Tragetuch ist nicht gleich Tragetuch. Der deutsche Berufsverband der Kinder- und Jugendärzte warnt davor, dass einige Modelle und Tragetechniken dem noch unausgereiften Hüftgelenk eines Babys schaden können.

Eine Babytrage sollte sorgfältig ausgewählt werden

Ein gutes Tragetuch verhindert Hüftschäden. Foto: Babybjörn

Das Hüftgelenk eines Babys ist noch weich und formbar, solange es im Wachstum ist. Wird es in den ersten Lebensmonaten falsch belastet, können nachhaltige Schäden entstehen. Dr. med. Wolfram Hartmann, Präsident des deutschen Berufsverbandes der Kinder- und Jugendärzte (BVKJ), warnte diese Woche auf www.kinderaerzte-im-netz.de vor allem vor gestreckten Beinen: «Wird das Kind mit dem Rücken zum Tragenden transportiert bzw. hat die Tragehilfe keinen oder einen zu kurzen Sitzsteg, werden die Beine des Kindes durch das Eigengewicht gestreckt.» Dadurch, dass der Hüftkopf auf diese Tragart nach aussen gehebelt wird, kann es zu Hüftgelenksschäden kommen. «Es gibt ja jetzt diese Tücher, wo Kinder alles mitkriegen sollen. Aber das sind ja noch Babys. Bei den Babys kommt’s auf die Geborgenheit an!»

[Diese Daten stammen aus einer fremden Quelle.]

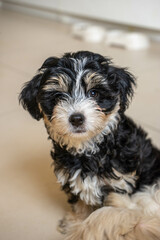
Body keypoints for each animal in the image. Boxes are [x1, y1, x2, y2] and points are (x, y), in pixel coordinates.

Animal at [19, 51, 160, 239]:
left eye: (94, 93)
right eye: (58, 97)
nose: (76, 118)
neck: (89, 148)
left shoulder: (122, 182)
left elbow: (115, 211)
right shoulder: (74, 179)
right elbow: (81, 205)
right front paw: (77, 223)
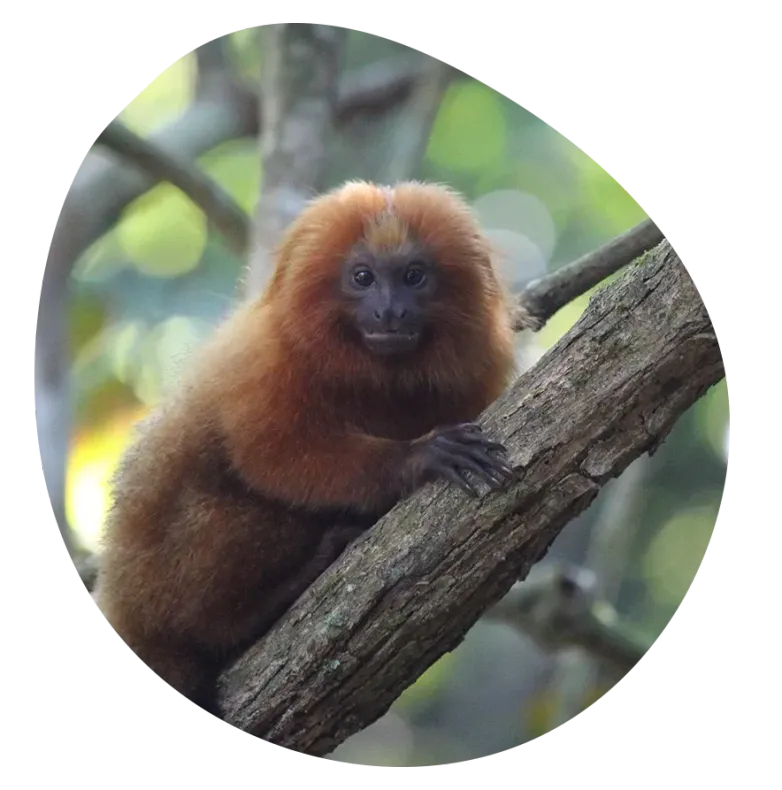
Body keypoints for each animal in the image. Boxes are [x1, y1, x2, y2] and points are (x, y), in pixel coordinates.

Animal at [96, 180, 518, 722]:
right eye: (362, 278)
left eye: (413, 276)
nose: (390, 311)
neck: (376, 377)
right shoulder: (267, 361)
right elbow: (275, 456)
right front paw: (416, 458)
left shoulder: (476, 371)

Eindeutig gesünder sind Tragetücher oder –hilfen, in denen das Kind mit leicht abgespreizten und gebeugten Beinen auf dem Bauch, Rücken oder auf der Hüfte der Eltern sitzt. Das Baby ist seinen Eltern in diesen Tragetüchern idealerweise zugewandt.

Empfohlen wird ein Sitzsteg knapp oberhalb der Kniegelenke, durch welchen die Hüfte eine Beugung von über 90 Grad erreicht und die Beine in einem Winkel von 40 Grad gespreizt sind. Kniegelenke sollten frei beweglich bleiben.